After what has been labeled a’ disastrous’ jobs report on Friday when only 142,000 job increases were reported against a 200,000 expectation the gold price leapt $25 in 15 minutes in New York despite there being no physical gold purchases into the two U.S. based gold ETFs. [This leaves the holdings of the SPDR gold ETF at 689.204 tonnes and 160.65 tonnes in the Gold Trust.]

After the jobs report the dollar immediately fell two cents against the euro although the gold price in the euro also rose €20 at the same time. With little gold actually traded we see just how large the influence of COMEX and dealers in gold is in the market place where demand and supply are almost ignored. The same is true in the silver market. As we have pointed out in our newsletter before, it will take the arrival of the Shanghai gold price setting to change the pricing of gold. With a Chinese physical price and a New York ‘COMEX’ price moving away from each other, arbitrageurs will trade between the two smoothing out price differential. This will cause a structural change in the gold price. The ‘Yuan Gold Fix” is scheduled to begin before the end of the year.

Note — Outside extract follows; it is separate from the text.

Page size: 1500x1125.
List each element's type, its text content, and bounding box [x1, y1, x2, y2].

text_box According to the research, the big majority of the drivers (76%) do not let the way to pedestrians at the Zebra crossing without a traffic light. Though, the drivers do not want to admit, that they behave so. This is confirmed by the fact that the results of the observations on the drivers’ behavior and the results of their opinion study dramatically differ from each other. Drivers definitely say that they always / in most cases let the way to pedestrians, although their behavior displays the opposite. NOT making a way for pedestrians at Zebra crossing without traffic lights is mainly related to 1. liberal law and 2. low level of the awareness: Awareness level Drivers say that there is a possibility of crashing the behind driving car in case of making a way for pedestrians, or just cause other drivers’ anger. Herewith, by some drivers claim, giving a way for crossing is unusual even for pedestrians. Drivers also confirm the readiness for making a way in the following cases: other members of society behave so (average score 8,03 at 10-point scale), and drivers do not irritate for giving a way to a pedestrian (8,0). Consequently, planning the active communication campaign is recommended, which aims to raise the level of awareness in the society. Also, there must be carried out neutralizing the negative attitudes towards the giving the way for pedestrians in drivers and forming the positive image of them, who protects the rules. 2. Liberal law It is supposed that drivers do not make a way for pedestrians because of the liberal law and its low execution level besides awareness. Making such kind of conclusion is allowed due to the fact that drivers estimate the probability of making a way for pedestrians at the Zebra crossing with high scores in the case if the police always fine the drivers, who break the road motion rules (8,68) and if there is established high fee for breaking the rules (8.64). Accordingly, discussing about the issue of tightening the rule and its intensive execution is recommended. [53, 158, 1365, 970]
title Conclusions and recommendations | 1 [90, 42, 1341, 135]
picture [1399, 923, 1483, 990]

With China still closed, we did expect attempts to crush the gold price through small physical selling, but the jobs report appears to have put paid to that now. The Technical picture is now moving to a critical point which may see a strong move this week.

The jobs report has made a re-appraisal of the future state of the U.S. and global economies necessary. If such reports continue to disappoint, it is certain financial markets will become even more volatile. While equity markets rose today, it was not on the prospects of a rosy future, but because better yields in equity markets against those in fixed interest markets will continue for the

next two or three months. Deleveraging will slow and the threat of more turmoil remains when interest rates eventually do rise.

Silver is rose a remarkable 68 cents on little trade in the Silver Trust, as dealers whipped prices higher to protect themselves.

 

  • Tim

    “This leaves the holdings of the SPDR gold ETF at 689.204 tonnes”

    How reliable are GLD’s holding reports? GLD does not give retail investors the right to redeem for any of its mystery physical gold holdings. This fact alone ensures the GLD shares to be nothing more than paper at the end of the day. GLD also has a glaring audit loophole in their prospectus that states they have no right to audit subcustodial gold holdings. To this day, I have not heard of a single good reason for the existence of this backdoor to the fund. Some other red flags I’ve verified and welcome everyone else to do the same:

    “Did anyone try calling the GLD hotline at (866) 320 4053 in search of numerical details on GLD’s insurance? The prospectus vaguely states “The Custodian maintains insurance with regard to its business on such terms and conditions as it considers appropriate which does not cover the full amount of gold held in custody.” When I specifically asked for clarification on this clause and about how much of the gold was insured, the representative proceeded act as if he didn’t know and said they were just the “marketing agent” for GLD. What kind of marketing agent doesn’t know such basic information about a product they are marketing? It seems like they are deliberately hiding information from investors.

    I remember there was a well documented visit by CNBC’s Bob Pisani to GLD’s gold vault. This visit was organized by GLD’s management to prove the existence of GLD’s gold but the gold bar held up by Mr. Pisani had the serial number ZJ6752 which did not appear on the most recent bar list at that time. It was later discovered that this “GLD” bar was actually owned by ETF Securities.”